Far from keeping their heads down, those working in common cause with the president's and Giuliani's campaign to get Ukraine to investigate Trump's political opponents are moving ahead unabated, interviews in Kyiv and Washington with several of those involved reveal.

Read more about the search for Ukraine dirt.

Trump wants whistleblower to do what he wouldn't: Answer questions in person

President Donald Trump said Monday that written answers from the whistleblower to Congress would be unacceptable — although such answers were fine for the president when dealing with former special counsel Robert Mueller.

"The Whistleblower gave false information & dealt with corrupt politician Schiff," Trump tweeted. "He must be brought forward to testify. Written answers not acceptable! Where is the 2nd Whistleblower? He disappeared after I released the transcript. Does he even exist? Where is the informant? Con!"

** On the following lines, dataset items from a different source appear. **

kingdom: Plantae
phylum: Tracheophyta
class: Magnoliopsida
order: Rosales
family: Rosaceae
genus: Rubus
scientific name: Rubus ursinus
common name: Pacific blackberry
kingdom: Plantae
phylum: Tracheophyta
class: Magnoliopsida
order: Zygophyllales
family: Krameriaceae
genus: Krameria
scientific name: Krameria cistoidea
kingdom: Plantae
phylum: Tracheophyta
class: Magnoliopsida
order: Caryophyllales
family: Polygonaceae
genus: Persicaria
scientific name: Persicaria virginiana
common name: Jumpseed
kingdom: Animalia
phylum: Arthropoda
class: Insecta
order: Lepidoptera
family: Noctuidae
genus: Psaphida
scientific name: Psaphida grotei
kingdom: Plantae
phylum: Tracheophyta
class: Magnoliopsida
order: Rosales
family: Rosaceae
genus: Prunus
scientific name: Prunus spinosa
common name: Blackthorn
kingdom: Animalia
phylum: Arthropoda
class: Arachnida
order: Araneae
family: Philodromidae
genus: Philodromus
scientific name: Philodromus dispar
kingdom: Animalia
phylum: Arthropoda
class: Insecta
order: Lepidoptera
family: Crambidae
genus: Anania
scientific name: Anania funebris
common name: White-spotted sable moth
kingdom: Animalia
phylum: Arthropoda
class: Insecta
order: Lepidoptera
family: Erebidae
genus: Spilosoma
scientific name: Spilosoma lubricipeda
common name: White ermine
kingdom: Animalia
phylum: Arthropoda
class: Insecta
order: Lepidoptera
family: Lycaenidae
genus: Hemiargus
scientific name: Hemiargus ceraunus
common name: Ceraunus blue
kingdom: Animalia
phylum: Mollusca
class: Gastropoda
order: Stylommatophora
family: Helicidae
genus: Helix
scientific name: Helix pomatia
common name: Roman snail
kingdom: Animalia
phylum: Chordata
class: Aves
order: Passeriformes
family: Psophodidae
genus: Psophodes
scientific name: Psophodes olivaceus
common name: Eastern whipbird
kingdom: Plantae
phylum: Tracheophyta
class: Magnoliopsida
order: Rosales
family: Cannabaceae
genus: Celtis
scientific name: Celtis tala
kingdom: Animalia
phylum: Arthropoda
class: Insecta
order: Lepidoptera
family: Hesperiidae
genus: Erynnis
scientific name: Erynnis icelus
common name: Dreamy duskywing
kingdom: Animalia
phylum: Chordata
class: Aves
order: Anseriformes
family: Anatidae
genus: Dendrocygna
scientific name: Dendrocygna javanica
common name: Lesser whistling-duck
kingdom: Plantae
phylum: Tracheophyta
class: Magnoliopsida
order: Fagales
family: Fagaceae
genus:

Trump was responding to news that Mark Zaid, the attorney for both known whistleblowers who came forward with concerns about Trump's conduct toward Ukraine, said the first whistleblower offered to provide written answers to House investigators to protect his or her identity. Zaid told NBC News on Sunday that he had not yet received a substantive response from House Intelligence Committee Republicans about his offer.